= Alberta Oil Sands Technology and Research Authority =

Alberta corporation

The Alberta Oil Sands Technology and Research Authority (AOSTRA) was an Alberta crown corporation to promote the development and use of new technology for oil sands and heavy crude oil production, and enhanced recovery of conventional crude oil. It was funded by the Alberta Heritage Savings Trust Fund. Its head office and information centre was located in Edmonton, with a second office in Calgary in Canada.

==History==
AOSTRA was formed in 1974 for promotion of the development of new technologies for oil sands and heavy-oil production. In 1979 its mandate was expanded also to the conventional crude oil technologies. In 1984, AOSTRA initiated the Underground Test Facility as an in-situ SAGD bitumen recovery facility.

In 1986, the Alberta Department of Energy took over AOSTRA's role in developing oil sands technology, and on 1 August 2000, AOSTRA was reorganized into the newly established Alberta Energy Research Institute, and rebranded again to the name of Alberta Innovates—Energy and Environment Solutions with an expanded role to include other energy-related research areas such as wind, solar, fuel cells, clean coal and biomass.

==Operations==
AOSTRA operated primarily through projects, the costs of which were shared with industries.
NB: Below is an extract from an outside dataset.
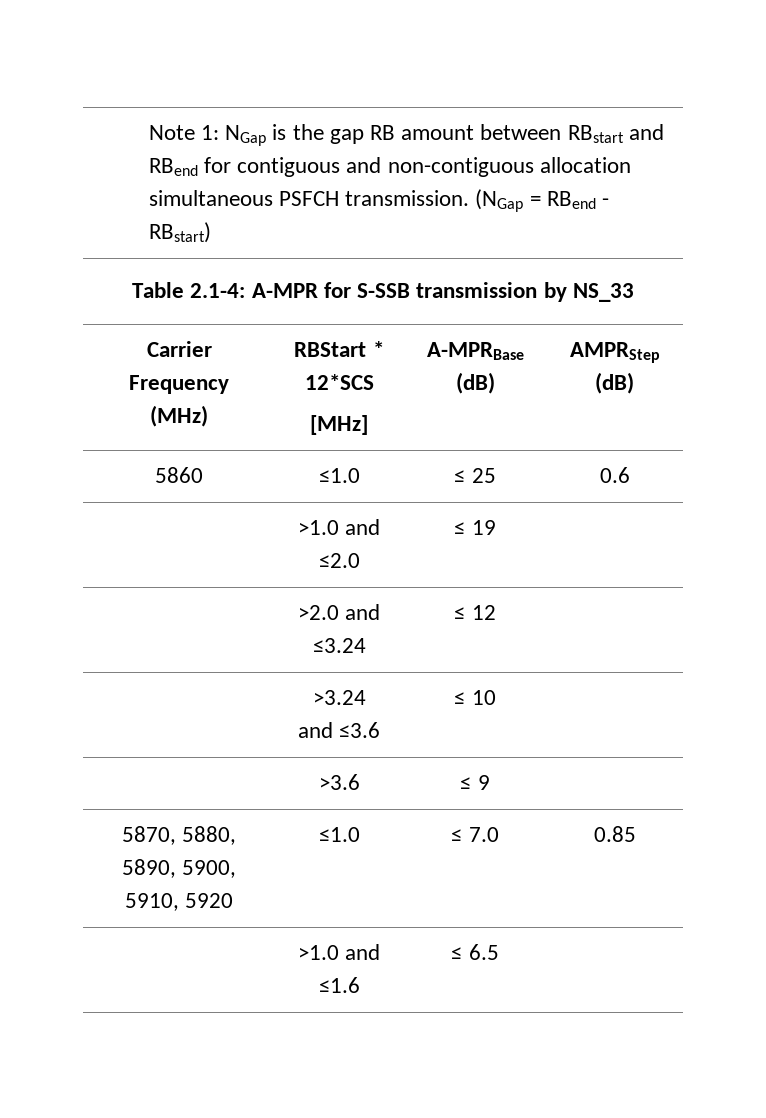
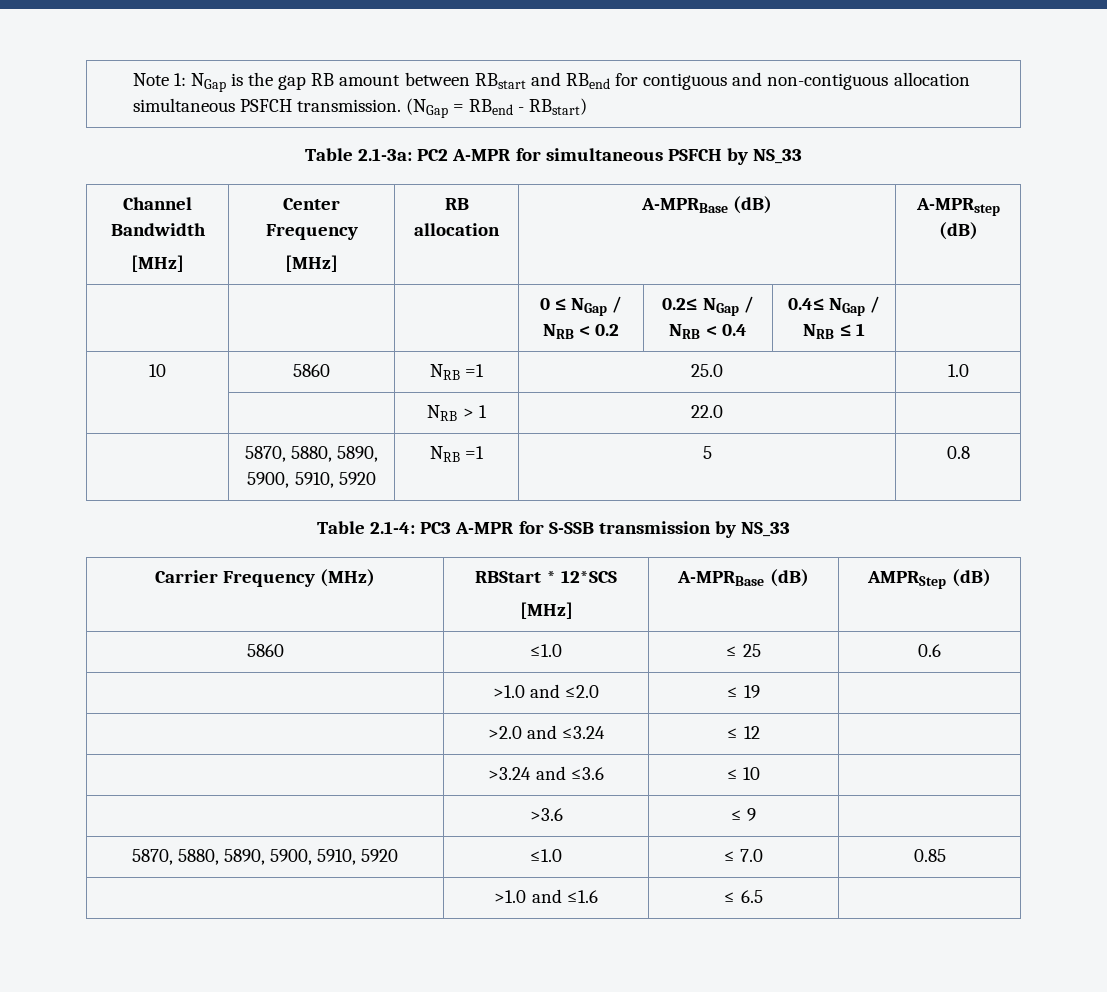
(211, 232) none -> [304,148,803,165] [123,197,192,210] [110,223,206,236] [131,255,184,272] [283,198,340,210] [265,224,358,240] [285,255,338,272] [444,198,469,210] [414,223,500,236] [640,196,773,214] [915,198,1000,216] [938,222,978,240] [539,296,623,316] [542,324,620,339] [662,296,754,316] [669,324,747,339] [787,296,881,316] [803,323,865,339] [149,364,166,377] [293,364,330,377] [429,364,485,380] [690,364,723,377] [947,364,969,377] [427,405,487,421] [690,405,723,418] [244,446,379,462] [247,472,376,488] [429,446,485,462] [702,446,712,459] [946,446,970,459] // Table 2.1-3a: PC2 A-MPR for simultaneous PSFCH by NS_33 // Channel Bandwidth // [MHz] | Center Frequency // [MHz] | RB allocation | A-MPRBase (dB) | A-MPRstep (dB) // | | | 0 ≤ NGap / NRB < 0.2 | 0.2≤ NGap / NRB < 0.4 | 0.4≤ NGap / NRB ≤ 1 | // 10 | 5860 | NRB =1 | 25.0 | 1.0 // | | NRB > 1 | 22.0 | // | 5870, 5880, 5890, 5900, 5910, 5920 | NRB =1 | 5 | 0.8
(246, 290) none -> [420,522,452,534] PC3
The resultant technology is available to any user at fair market value. AOSTRA also supported research at Canadian universities and research institutions by providing grants to inventors, funding the operation of a technical information system, promoting international co-operation in oil sands development, and providing scholarships and fellowships for educational assistance. One of the main targets of AOSTRA finding of suitable technologies for that part of the Athabasca Oil Sands that could not be recovered using surface mining technologies.

==Technologies==

Most notable technologies developed with assistance of AOSTRA include of Steam Assisted Gravity Drainage (SAGD), OSLO Cold Water Extraction (OCWE) and Alberta Taciuk Process (ATP).